■ Exercise: Tally the lines in the records below that contain the string "hann". How many are there? Reply with the number alone.

■ Provided records:
>>
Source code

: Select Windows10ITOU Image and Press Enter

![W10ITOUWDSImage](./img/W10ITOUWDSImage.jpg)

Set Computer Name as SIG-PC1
<<
>>
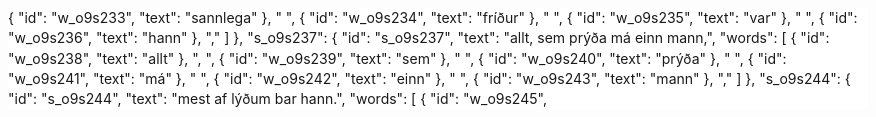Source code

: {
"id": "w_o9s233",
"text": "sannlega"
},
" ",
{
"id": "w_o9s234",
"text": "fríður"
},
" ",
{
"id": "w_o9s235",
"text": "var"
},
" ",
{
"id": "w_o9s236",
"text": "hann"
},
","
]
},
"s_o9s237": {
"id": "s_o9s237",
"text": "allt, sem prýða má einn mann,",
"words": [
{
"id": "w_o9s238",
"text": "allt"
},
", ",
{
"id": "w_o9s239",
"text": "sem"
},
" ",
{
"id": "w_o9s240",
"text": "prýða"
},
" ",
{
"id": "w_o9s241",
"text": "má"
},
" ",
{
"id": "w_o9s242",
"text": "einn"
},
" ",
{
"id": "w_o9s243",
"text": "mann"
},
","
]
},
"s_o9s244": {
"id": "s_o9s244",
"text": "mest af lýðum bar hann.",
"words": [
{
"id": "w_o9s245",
<<
■ Answer to this exercise: 2